[DATASET ENTRIES Boundary: Start]
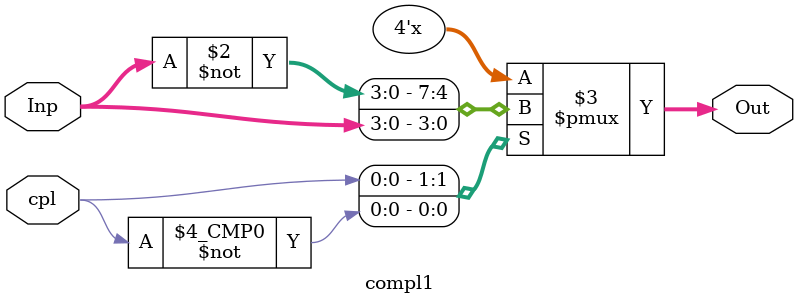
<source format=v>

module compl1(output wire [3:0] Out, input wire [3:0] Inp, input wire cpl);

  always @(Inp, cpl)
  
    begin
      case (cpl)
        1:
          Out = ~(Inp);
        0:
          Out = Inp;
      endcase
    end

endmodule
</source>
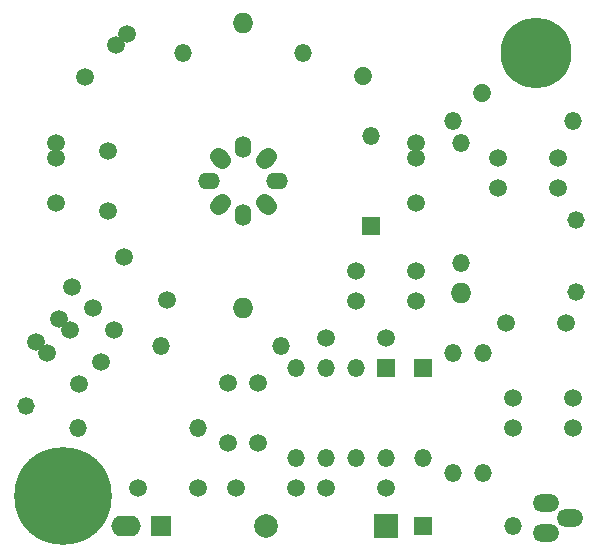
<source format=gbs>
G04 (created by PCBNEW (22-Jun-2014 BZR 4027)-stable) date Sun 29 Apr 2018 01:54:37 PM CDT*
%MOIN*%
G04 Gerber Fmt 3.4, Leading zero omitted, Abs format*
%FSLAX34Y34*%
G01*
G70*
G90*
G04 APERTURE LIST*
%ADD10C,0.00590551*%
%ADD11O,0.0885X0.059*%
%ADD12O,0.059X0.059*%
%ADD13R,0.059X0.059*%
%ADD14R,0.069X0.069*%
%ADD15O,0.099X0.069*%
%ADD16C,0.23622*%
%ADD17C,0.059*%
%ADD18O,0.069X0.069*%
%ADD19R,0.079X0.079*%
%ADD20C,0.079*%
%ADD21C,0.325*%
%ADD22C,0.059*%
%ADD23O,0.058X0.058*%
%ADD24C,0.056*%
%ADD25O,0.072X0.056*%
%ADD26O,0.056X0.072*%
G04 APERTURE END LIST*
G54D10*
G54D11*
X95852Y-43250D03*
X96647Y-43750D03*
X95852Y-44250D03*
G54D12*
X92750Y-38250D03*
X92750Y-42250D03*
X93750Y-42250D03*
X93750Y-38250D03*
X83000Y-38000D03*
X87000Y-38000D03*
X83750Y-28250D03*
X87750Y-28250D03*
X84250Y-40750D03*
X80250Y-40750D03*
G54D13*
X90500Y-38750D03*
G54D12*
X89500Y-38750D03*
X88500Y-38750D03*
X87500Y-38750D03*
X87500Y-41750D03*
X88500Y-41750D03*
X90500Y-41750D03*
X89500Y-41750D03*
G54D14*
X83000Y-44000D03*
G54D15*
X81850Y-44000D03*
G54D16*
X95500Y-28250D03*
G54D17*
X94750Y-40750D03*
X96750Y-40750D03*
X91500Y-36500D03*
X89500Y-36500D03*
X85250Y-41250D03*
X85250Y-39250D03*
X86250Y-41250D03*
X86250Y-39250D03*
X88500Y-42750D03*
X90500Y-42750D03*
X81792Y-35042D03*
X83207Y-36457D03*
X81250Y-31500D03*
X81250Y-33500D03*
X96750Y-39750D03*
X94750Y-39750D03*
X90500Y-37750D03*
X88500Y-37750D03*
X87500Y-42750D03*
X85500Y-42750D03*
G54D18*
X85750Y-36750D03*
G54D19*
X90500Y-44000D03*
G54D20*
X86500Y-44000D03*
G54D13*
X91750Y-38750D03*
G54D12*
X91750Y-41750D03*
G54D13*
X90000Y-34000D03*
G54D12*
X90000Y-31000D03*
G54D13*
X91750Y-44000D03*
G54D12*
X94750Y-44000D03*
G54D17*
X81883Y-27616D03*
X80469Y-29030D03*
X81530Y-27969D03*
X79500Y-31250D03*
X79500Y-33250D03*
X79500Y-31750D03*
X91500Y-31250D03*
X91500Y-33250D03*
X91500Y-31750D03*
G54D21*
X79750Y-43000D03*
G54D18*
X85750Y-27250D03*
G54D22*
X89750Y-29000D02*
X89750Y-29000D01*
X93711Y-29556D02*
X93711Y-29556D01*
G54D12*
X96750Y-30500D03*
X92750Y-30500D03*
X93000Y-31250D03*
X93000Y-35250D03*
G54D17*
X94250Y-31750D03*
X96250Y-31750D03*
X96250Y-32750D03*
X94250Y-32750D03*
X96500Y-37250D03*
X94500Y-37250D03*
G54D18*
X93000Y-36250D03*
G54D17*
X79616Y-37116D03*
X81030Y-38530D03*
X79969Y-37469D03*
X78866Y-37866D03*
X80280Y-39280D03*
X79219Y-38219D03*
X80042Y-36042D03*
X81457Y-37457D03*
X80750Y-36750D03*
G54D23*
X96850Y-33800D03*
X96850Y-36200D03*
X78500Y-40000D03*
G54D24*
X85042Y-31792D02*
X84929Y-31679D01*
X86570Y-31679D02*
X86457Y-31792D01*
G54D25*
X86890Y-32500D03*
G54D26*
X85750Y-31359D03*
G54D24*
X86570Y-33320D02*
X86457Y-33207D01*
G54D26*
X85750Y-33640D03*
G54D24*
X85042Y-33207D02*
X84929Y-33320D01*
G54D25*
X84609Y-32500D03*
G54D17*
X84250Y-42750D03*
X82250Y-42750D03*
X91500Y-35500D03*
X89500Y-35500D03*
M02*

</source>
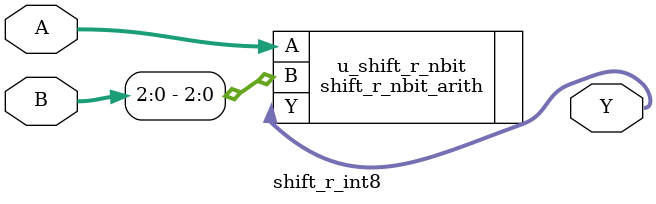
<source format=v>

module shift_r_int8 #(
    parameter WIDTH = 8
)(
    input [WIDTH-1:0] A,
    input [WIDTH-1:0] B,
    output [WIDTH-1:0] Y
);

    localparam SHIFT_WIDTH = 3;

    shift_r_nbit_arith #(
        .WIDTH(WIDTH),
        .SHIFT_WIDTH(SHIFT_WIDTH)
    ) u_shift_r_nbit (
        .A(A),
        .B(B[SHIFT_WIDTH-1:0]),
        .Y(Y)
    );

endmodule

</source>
[DATASET ENTRIES Boundary: End]
INSTRUCTIONS TO FOLLOW ▸
Once the pictures are removed, set down what remains of the entries above exactly.

SOLUTION TO THE PROBLEM ▸
<source format=v>

module compl1(output wire [3:0] Out, input wire [3:0] Inp, input wire cpl);

  always @(Inp, cpl)
  
    begin
      case (cpl)
        1:
          Out = ~(Inp);
        0:
          Out = Inp;
      endcase
    end

endmodule
</source>
<source format=gbs>
G04 (created by PCBNEW (22-Jun-2014 BZR 4027)-stable) date Sun 29 Apr 2018 01:54:37 PM CDT*
%MOIN*%
G04 Gerber Fmt 3.4, Leading zero omitted, Abs format*
%FSLAX34Y34*%
G01*
G70*
G90*
G04 APERTURE LIST*
%ADD10C,0.00590551*%
%ADD11O,0.0885X0.059*%
%ADD12O,0.059X0.059*%
%ADD13R,0.059X0.059*%
%ADD14R,0.069X0.069*%
%ADD15O,0.099X0.069*%
%ADD16C,0.23622*%
%ADD17C,0.059*%
%ADD18O,0.069X0.069*%
%ADD19R,0.079X0.079*%
%ADD20C,0.079*%
%ADD21C,0.325*%
%ADD22C,0.059*%
%ADD23O,0.058X0.058*%
%ADD24C,0.056*%
%ADD25O,0.072X0.056*%
%ADD26O,0.056X0.072*%
G04 APERTURE END LIST*
G54D10*
G54D11*
X95852Y-43250D03*
X96647Y-43750D03*
X95852Y-44250D03*
G54D12*
X92750Y-38250D03*
X92750Y-42250D03*
X93750Y-42250D03*
X93750Y-38250D03*
X83000Y-38000D03*
X87000Y-38000D03*
X83750Y-28250D03*
X87750Y-28250D03*
X84250Y-40750D03*
X80250Y-40750D03*
G54D13*
X90500Y-38750D03*
G54D12*
X89500Y-38750D03*
X88500Y-38750D03*
X87500Y-38750D03*
X87500Y-41750D03*
X88500Y-41750D03*
X90500Y-41750D03*
X89500Y-41750D03*
G54D14*
X83000Y-44000D03*
G54D15*
X81850Y-44000D03*
G54D16*
X95500Y-28250D03*
G54D17*
X94750Y-40750D03*
X96750Y-40750D03*
X91500Y-36500D03*
X89500Y-36500D03*
X85250Y-41250D03*
X85250Y-39250D03*
X86250Y-41250D03*
X86250Y-39250D03*
X88500Y-42750D03*
X90500Y-42750D03*
X81792Y-35042D03*
X83207Y-36457D03*
X81250Y-31500D03*
X81250Y-33500D03*
X96750Y-39750D03*
X94750Y-39750D03*
X90500Y-37750D03*
X88500Y-37750D03*
X87500Y-42750D03*
X85500Y-42750D03*
G54D18*
X85750Y-36750D03*
G54D19*
X90500Y-44000D03*
G54D20*
X86500Y-44000D03*
G54D13*
X91750Y-38750D03*
G54D12*
X91750Y-41750D03*
G54D13*
X90000Y-34000D03*
G54D12*
X90000Y-31000D03*
G54D13*
X91750Y-44000D03*
G54D12*
X94750Y-44000D03*
G54D17*
X81883Y-27616D03*
X80469Y-29030D03*
X81530Y-27969D03*
X79500Y-31250D03*
X79500Y-33250D03*
X79500Y-31750D03*
X91500Y-31250D03*
X91500Y-33250D03*
X91500Y-31750D03*
G54D21*
X79750Y-43000D03*
G54D18*
X85750Y-27250D03*
G54D22*
X89750Y-29000D02*
X89750Y-29000D01*
X93711Y-29556D02*
X93711Y-29556D01*
G54D12*
X96750Y-30500D03*
X92750Y-30500D03*
X93000Y-31250D03*
X93000Y-35250D03*
G54D17*
X94250Y-31750D03*
X96250Y-31750D03*
X96250Y-32750D03*
X94250Y-32750D03*
X96500Y-37250D03*
X94500Y-37250D03*
G54D18*
X93000Y-36250D03*
G54D17*
X79616Y-37116D03*
X81030Y-38530D03*
X79969Y-37469D03*
X78866Y-37866D03*
X80280Y-39280D03*
X79219Y-38219D03*
X80042Y-36042D03*
X81457Y-37457D03*
X80750Y-36750D03*
G54D23*
X96850Y-33800D03*
X96850Y-36200D03*
X78500Y-40000D03*
G54D24*
X85042Y-31792D02*
X84929Y-31679D01*
X86570Y-31679D02*
X86457Y-31792D01*
G54D25*
X86890Y-32500D03*
G54D26*
X85750Y-31359D03*
G54D24*
X86570Y-33320D02*
X86457Y-33207D01*
G54D26*
X85750Y-33640D03*
G54D24*
X85042Y-33207D02*
X84929Y-33320D01*
G54D25*
X84609Y-32500D03*
G54D17*
X84250Y-42750D03*
X82250Y-42750D03*
X91500Y-35500D03*
X89500Y-35500D03*
M02*

</source>
<source format=v>

module shift_r_int8 #(
    parameter WIDTH = 8
)(
    input [WIDTH-1:0] A,
    input [WIDTH-1:0] B,
    output [WIDTH-1:0] Y
);

    localparam SHIFT_WIDTH = 3;

    shift_r_nbit_arith #(
        .WIDTH(WIDTH),
        .SHIFT_WIDTH(SHIFT_WIDTH)
    ) u_shift_r_nbit (
        .A(A),
        .B(B[SHIFT_WIDTH-1:0]),
        .Y(Y)
    );

endmodule

</source>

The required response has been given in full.